Return each entry word for word and skip its pictures.

§ **DATA SECTION**:
-- Opening Marker --

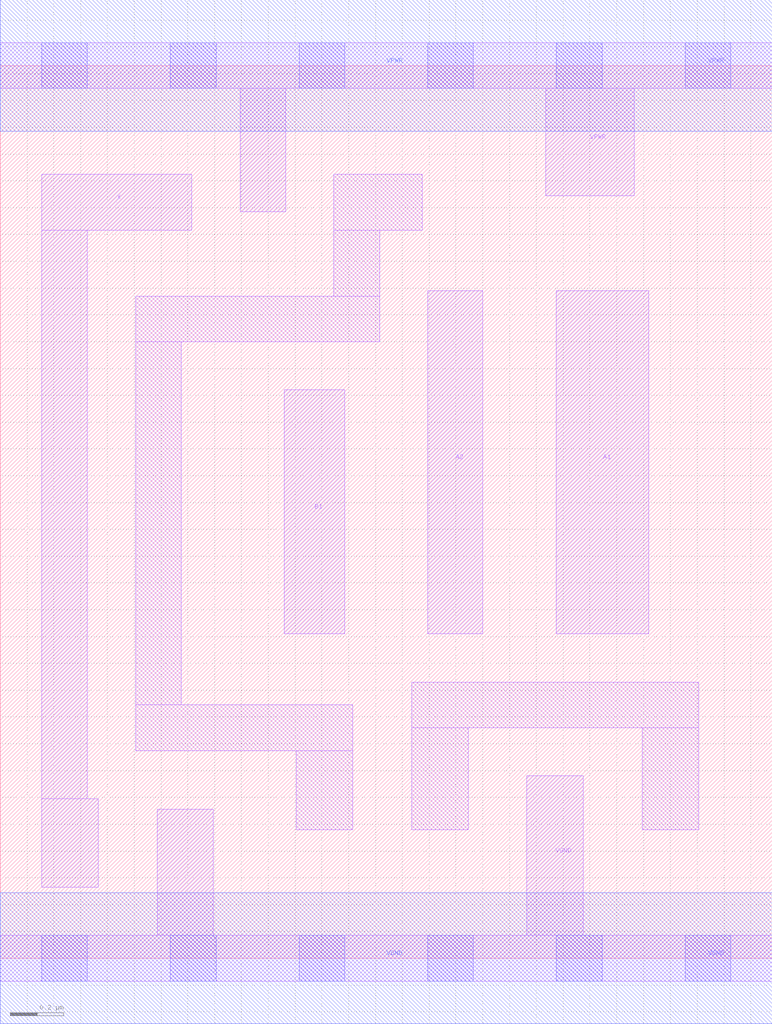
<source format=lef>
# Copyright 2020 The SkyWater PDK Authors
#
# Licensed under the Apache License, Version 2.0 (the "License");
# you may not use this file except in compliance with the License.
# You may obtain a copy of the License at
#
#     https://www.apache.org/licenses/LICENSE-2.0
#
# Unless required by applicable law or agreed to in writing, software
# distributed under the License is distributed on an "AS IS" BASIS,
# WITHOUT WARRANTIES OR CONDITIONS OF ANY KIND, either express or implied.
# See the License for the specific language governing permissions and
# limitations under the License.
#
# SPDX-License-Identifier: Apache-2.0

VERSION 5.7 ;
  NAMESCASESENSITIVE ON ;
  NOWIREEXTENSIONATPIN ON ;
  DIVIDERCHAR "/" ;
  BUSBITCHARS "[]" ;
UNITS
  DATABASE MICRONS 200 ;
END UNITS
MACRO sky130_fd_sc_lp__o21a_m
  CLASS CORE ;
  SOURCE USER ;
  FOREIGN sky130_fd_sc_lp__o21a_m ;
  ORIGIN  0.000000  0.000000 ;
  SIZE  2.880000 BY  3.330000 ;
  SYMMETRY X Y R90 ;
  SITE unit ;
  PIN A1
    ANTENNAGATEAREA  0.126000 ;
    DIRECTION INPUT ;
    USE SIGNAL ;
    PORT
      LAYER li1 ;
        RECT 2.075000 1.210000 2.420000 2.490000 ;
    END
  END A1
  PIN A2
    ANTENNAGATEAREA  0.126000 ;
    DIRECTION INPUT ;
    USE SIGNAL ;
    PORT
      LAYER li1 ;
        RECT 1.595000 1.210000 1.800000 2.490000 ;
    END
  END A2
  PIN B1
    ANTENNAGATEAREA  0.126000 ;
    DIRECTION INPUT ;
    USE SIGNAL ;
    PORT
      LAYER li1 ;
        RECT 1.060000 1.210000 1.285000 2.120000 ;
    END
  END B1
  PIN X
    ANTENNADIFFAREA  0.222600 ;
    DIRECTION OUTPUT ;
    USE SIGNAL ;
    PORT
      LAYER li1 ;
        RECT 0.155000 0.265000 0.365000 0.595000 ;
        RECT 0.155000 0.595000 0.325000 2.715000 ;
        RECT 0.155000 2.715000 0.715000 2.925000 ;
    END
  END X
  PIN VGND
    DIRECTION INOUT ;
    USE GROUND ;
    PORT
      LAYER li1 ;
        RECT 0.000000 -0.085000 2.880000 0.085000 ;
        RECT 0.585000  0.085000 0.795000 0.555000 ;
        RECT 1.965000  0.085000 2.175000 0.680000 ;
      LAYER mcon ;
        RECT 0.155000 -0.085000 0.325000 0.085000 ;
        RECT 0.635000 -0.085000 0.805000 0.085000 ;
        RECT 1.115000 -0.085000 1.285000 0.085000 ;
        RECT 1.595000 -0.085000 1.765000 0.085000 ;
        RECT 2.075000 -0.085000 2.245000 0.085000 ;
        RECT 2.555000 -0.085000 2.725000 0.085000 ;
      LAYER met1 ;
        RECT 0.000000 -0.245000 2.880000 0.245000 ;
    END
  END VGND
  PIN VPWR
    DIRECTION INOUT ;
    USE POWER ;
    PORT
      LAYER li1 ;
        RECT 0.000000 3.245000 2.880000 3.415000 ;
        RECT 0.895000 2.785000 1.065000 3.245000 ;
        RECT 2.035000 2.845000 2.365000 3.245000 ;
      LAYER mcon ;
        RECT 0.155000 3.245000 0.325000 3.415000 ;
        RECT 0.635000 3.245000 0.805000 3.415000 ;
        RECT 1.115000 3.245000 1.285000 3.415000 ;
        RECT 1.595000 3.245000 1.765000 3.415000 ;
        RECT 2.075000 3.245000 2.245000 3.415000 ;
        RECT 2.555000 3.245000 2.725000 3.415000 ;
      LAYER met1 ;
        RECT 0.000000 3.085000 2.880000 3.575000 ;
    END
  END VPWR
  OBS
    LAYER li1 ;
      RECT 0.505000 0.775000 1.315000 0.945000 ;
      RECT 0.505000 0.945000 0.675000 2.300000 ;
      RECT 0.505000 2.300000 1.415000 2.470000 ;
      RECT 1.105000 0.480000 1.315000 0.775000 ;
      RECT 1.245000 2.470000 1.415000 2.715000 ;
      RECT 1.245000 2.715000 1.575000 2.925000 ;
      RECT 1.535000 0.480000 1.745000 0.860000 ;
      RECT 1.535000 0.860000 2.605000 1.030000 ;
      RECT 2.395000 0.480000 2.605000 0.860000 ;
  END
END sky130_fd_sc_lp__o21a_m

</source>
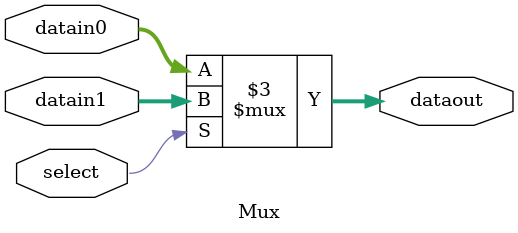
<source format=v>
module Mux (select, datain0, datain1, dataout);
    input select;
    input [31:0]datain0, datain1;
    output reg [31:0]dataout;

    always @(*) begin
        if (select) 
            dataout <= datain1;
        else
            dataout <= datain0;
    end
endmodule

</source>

-- Closing Marker --

§ **EXPECTED OUTPUT**:
<source format=lef>
# Copyright 2020 The SkyWater PDK Authors
#
# Licensed under the Apache License, Version 2.0 (the "License");
# you may not use this file except in compliance with the License.
# You may obtain a copy of the License at
#
#     https://www.apache.org/licenses/LICENSE-2.0
#
# Unless required by applicable law or agreed to in writing, software
# distributed under the License is distributed on an "AS IS" BASIS,
# WITHOUT WARRANTIES OR CONDITIONS OF ANY KIND, either express or implied.
# See the License for the specific language governing permissions and
# limitations under the License.
#
# SPDX-License-Identifier: Apache-2.0

VERSION 5.7 ;
  NAMESCASESENSITIVE ON ;
  NOWIREEXTENSIONATPIN ON ;
  DIVIDERCHAR "/" ;
  BUSBITCHARS "[]" ;
UNITS
  DATABASE MICRONS 200 ;
END UNITS
MACRO sky130_fd_sc_lp__o21a_m
  CLASS CORE ;
  SOURCE USER ;
  FOREIGN sky130_fd_sc_lp__o21a_m ;
  ORIGIN  0.000000  0.000000 ;
  SIZE  2.880000 BY  3.330000 ;
  SYMMETRY X Y R90 ;
  SITE unit ;
  PIN A1
    ANTENNAGATEAREA  0.126000 ;
    DIRECTION INPUT ;
    USE SIGNAL ;
    PORT
      LAYER li1 ;
        RECT 2.075000 1.210000 2.420000 2.490000 ;
    END
  END A1
  PIN A2
    ANTENNAGATEAREA  0.126000 ;
    DIRECTION INPUT ;
    USE SIGNAL ;
    PORT
      LAYER li1 ;
        RECT 1.595000 1.210000 1.800000 2.490000 ;
    END
  END A2
  PIN B1
    ANTENNAGATEAREA  0.126000 ;
    DIRECTION INPUT ;
    USE SIGNAL ;
    PORT
      LAYER li1 ;
        RECT 1.060000 1.210000 1.285000 2.120000 ;
    END
  END B1
  PIN X
    ANTENNADIFFAREA  0.222600 ;
    DIRECTION OUTPUT ;
    USE SIGNAL ;
    PORT
      LAYER li1 ;
        RECT 0.155000 0.265000 0.365000 0.595000 ;
        RECT 0.155000 0.595000 0.325000 2.715000 ;
        RECT 0.155000 2.715000 0.715000 2.925000 ;
    END
  END X
  PIN VGND
    DIRECTION INOUT ;
    USE GROUND ;
    PORT
      LAYER li1 ;
        RECT 0.000000 -0.085000 2.880000 0.085000 ;
        RECT 0.585000  0.085000 0.795000 0.555000 ;
        RECT 1.965000  0.085000 2.175000 0.680000 ;
      LAYER mcon ;
        RECT 0.155000 -0.085000 0.325000 0.085000 ;
        RECT 0.635000 -0.085000 0.805000 0.085000 ;
        RECT 1.115000 -0.085000 1.285000 0.085000 ;
        RECT 1.595000 -0.085000 1.765000 0.085000 ;
        RECT 2.075000 -0.085000 2.245000 0.085000 ;
        RECT 2.555000 -0.085000 2.725000 0.085000 ;
      LAYER met1 ;
        RECT 0.000000 -0.245000 2.880000 0.245000 ;
    END
  END VGND
  PIN VPWR
    DIRECTION INOUT ;
    USE POWER ;
    PORT
      LAYER li1 ;
        RECT 0.000000 3.245000 2.880000 3.415000 ;
        RECT 0.895000 2.785000 1.065000 3.245000 ;
        RECT 2.035000 2.845000 2.365000 3.245000 ;
      LAYER mcon ;
        RECT 0.155000 3.245000 0.325000 3.415000 ;
        RECT 0.635000 3.245000 0.805000 3.415000 ;
        RECT 1.115000 3.245000 1.285000 3.415000 ;
        RECT 1.595000 3.245000 1.765000 3.415000 ;
        RECT 2.075000 3.245000 2.245000 3.415000 ;
        RECT 2.555000 3.245000 2.725000 3.415000 ;
      LAYER met1 ;
        RECT 0.000000 3.085000 2.880000 3.575000 ;
    END
  END VPWR
  OBS
    LAYER li1 ;
      RECT 0.505000 0.775000 1.315000 0.945000 ;
      RECT 0.505000 0.945000 0.675000 2.300000 ;
      RECT 0.505000 2.300000 1.415000 2.470000 ;
      RECT 1.105000 0.480000 1.315000 0.775000 ;
      RECT 1.245000 2.470000 1.415000 2.715000 ;
      RECT 1.245000 2.715000 1.575000 2.925000 ;
      RECT 1.535000 0.480000 1.745000 0.860000 ;
      RECT 1.535000 0.860000 2.605000 1.030000 ;
      RECT 2.395000 0.480000 2.605000 0.860000 ;
  END
END sky130_fd_sc_lp__o21a_m

</source>
<source format=v>
module Mux (select, datain0, datain1, dataout);
    input select;
    input [31:0]datain0, datain1;
    output reg [31:0]dataout;

    always @(*) begin
        if (select) 
            dataout <= datain1;
        else
            dataout <= datain0;
    end
endmodule

</source>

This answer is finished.